Perth Fintech Founder Cuts Investment Barriers for WA Workers
New affordable platform tackles cost-of-living crisis by making wealth-building accessible to everyday Australians across Western Australia.
2 min read
New affordable platform tackles cost-of-living crisis by making wealth-building accessible to everyday Australians across Western Australia.
2 min read

Walk into the modest shared offices above the café strip on Mill Street in South Perth, and you'll find the unlikely nerve centre of a financial revolution. Here, amid standing desks and whiteboard walls, a Perth-born fintech startup is tackling one of the city's most pressing economic challenges: how ordinary workers can invest meaningfully when rent, groceries and utilities are consuming ever-larger chunks of weekly pay.
Perth's cost of living has surged dramatically over the past three years. The median rent for a two-bedroom apartment in inner suburbs now hovers around $2,100 per month—a 34 per cent jump since 2023. Meanwhile, grocery bills have climbed steadily, and childcare costs remain prohibitively expensive for young families. Against this backdrop, traditional investment barriers—minimum account balances, hefty brokerage fees, complex jargon—have kept wealth-building firmly out of reach for most wage earners.
The startup's core offering strips away these obstacles. By leveraging micro-investment technology and algorithmic portfolio management, the platform allows Perth residents to begin investing with as little as $50 per week. Crucially, the fee structure—at 0.4 per cent annually—undercuts mainstream competitors by roughly half.
Since launching across Western Australia in early 2025, the company has attracted over 8,000 active users, with the Perth metropolitan area accounting for roughly 60 per cent of that base. The average user age sits at 34, and the platform skews towards first-time investors earning between $50,000 and $90,000 annually—precisely the demographic most squeezed by rising living costs.

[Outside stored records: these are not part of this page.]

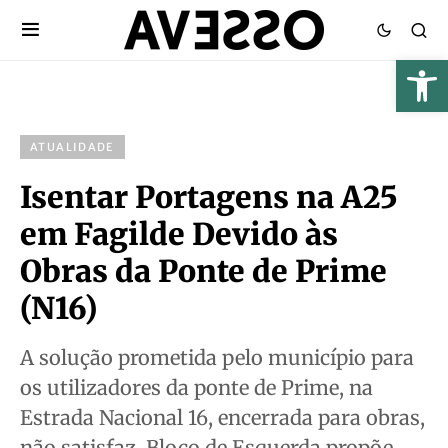
ATUALIDADE
Isentar Portagens na A25
em Fagilde Devido às
Obras da Ponte de Prime
(N16)
A solução prometida pelo município para
os utilizadores da ponte de Prime, na
Estrada Nacional 16, encerrada para obras,
não satisfaz. Bloco de Esquerda propõe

The founder's background tells a distinctly Perth story. Growing up in Fremantle, watching parents juggle modest incomes and mounting household expenses, the observation that wealth-building felt reserved for the wealthy crystallised into entrepreneurial purpose. After completing a finance degree at Curtin University and several years in corporate banking roles, the decision to launch independently arrived during Perth's post-mining-boom recalibration, when economic resilience became a civic conversation.
Local investors and the WA government's startup support office have taken notice. The company recently secured $2.3 million in Series A funding, positioning it for national expansion while maintaining its Perth headquarters.

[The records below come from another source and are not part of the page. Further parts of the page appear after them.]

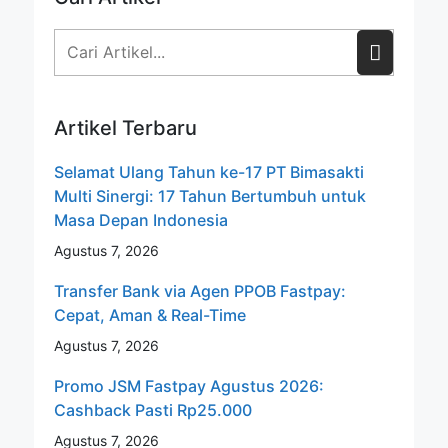
Artikel Terbaru
Selamat Ulang Tahun ke-17 PT Bimasakti
Multi Sinergi: 17 Tahun Bertumbuh untuk
Masa Depan Indonesia
Agustus 7, 2026
Transfer Bank via Agen PPOB Fastpay:
Cepat, Aman & Real-Time
Agustus 7, 2026
Promo JSM Fastpay Agustus 2026:
Cashback Pasti Rp25.000
Agustus 7, 2026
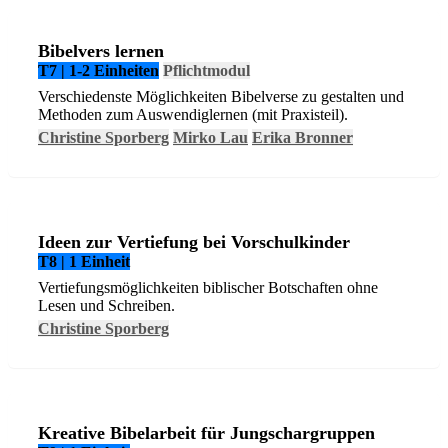
Bibelvers lernen
T7 | 1-2 Einheiten
Pflichtmodul
Verschiedenste Möglichkeiten Bibelverse zu gestalten und
Methoden zum Auswendiglernen (mit Praxisteil).
Christine Sporberg
Mirko Lau
Erika Bronner
Ideen zur Vertiefung bei Vorschulkinder
T8 | 1 Einheit
Vertiefungsmöglichkeiten biblischer Botschaften ohne
Lesen und Schreiben.
Christine Sporberg
Kreative Bibelarbeit für Jungschargruppen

Industry observers note the timing is significant. As Australian household savings rates decline and superannuation alone proves insufficient for retirement security, accessible investment platforms address a genuine gap. For Perth workers facing spiralling costs, the option to invest gradually—rather than waiting for mythical lump sums—represents a tangible shift in economic agency.
This article was compiled by AI and screened before publishing. See our editorial standards.